→ GIVEN DATA
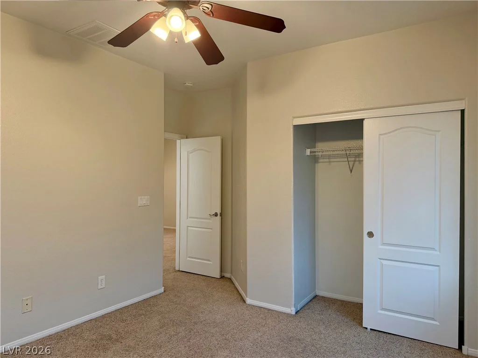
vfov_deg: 56.8
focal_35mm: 24
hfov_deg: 71.6
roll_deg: -0.1
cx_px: 239
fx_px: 331
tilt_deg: +0.8
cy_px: 179
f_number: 1.78
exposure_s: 1/91
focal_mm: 6.76
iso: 200
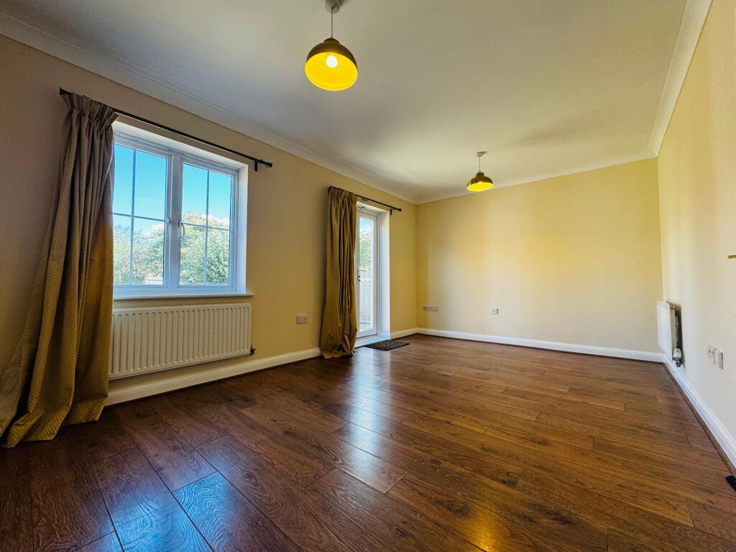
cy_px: 276
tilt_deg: +2.6
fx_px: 298
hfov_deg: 102.1
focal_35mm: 14
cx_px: 368
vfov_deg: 85.7
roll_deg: +0.4
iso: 80
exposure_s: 1/100
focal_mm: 2.22
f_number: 2.2
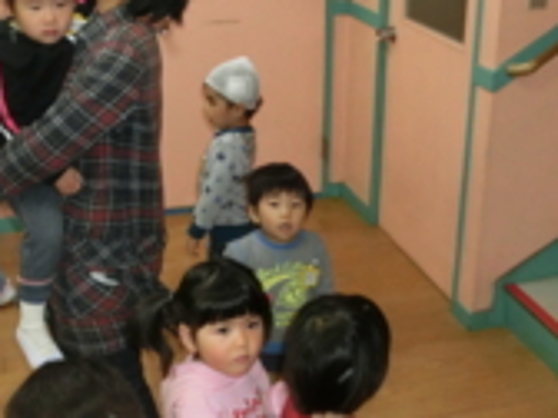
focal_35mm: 57
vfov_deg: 25.6
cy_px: 182
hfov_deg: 33.7
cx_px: 246
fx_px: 919
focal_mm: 4.24
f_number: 3
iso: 400
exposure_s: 1/100
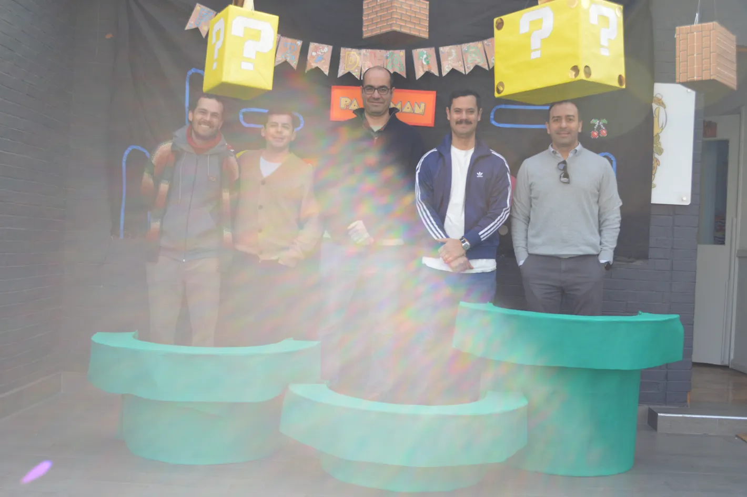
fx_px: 808
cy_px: 248
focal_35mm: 39
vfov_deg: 34.1
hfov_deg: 49.6
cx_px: 374
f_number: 5.6
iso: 400
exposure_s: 1/100
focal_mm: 26
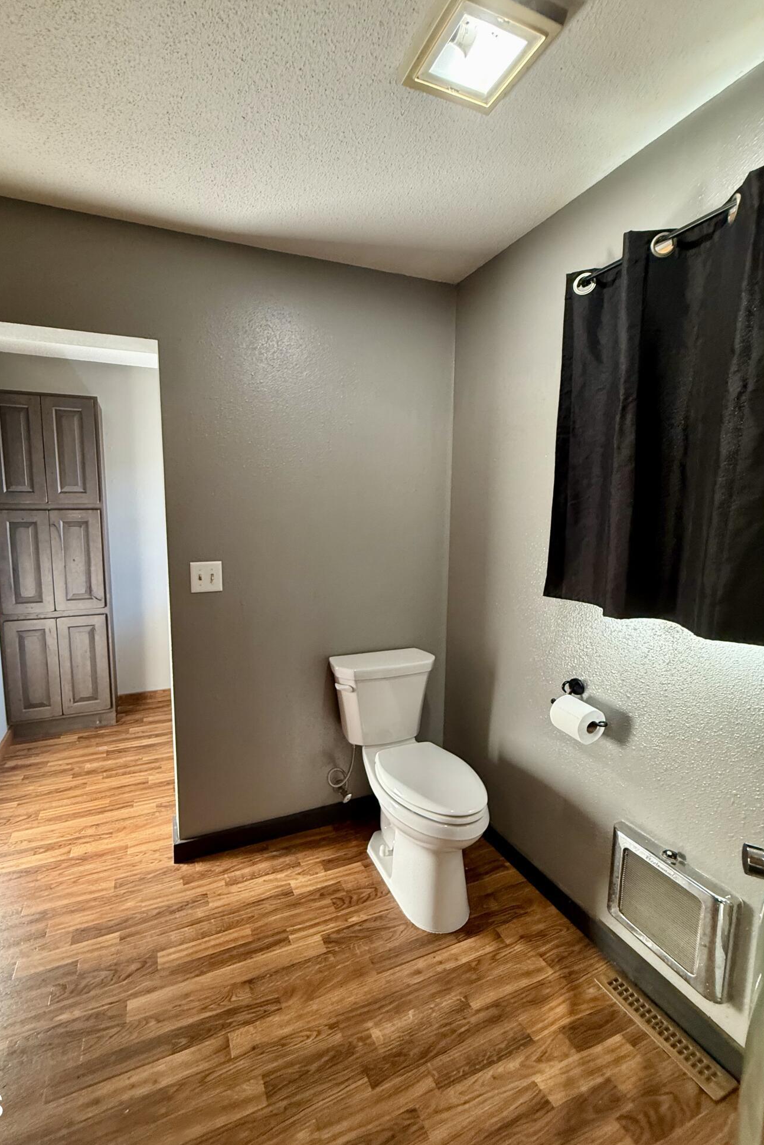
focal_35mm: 15
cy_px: 570
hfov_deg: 76.9
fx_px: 477
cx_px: 327
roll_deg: -1.0
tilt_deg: -6.6
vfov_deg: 100.4
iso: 320
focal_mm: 2.22
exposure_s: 1/60
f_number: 2.2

→ WHAT YOU SHOULD DO
If a record contains a picture, leave the picture out; repeat the record itself exactly.

→ THE ANSWER
vfov_deg: 56.8
focal_35mm: 24
hfov_deg: 71.6
roll_deg: -0.1
cx_px: 239
fx_px: 331
tilt_deg: +0.8
cy_px: 179
f_number: 1.78
exposure_s: 1/91
focal_mm: 6.76
iso: 200
cy_px: 276
tilt_deg: +2.6
fx_px: 298
hfov_deg: 102.1
focal_35mm: 14
cx_px: 368
vfov_deg: 85.7
roll_deg: +0.4
iso: 80
exposure_s: 1/100
focal_mm: 2.22
f_number: 2.2
focal_35mm: 57
vfov_deg: 25.6
cy_px: 182
hfov_deg: 33.7
cx_px: 246
fx_px: 919
focal_mm: 4.24
f_number: 3
iso: 400
exposure_s: 1/100
fx_px: 808
cy_px: 248
focal_35mm: 39
vfov_deg: 34.1
hfov_deg: 49.6
cx_px: 374
f_number: 5.6
iso: 400
exposure_s: 1/100
focal_mm: 26
focal_35mm: 15
cy_px: 570
hfov_deg: 76.9
fx_px: 477
cx_px: 327
roll_deg: -1.0
tilt_deg: -6.6
vfov_deg: 100.4
iso: 320
focal_mm: 2.22
exposure_s: 1/60
f_number: 2.2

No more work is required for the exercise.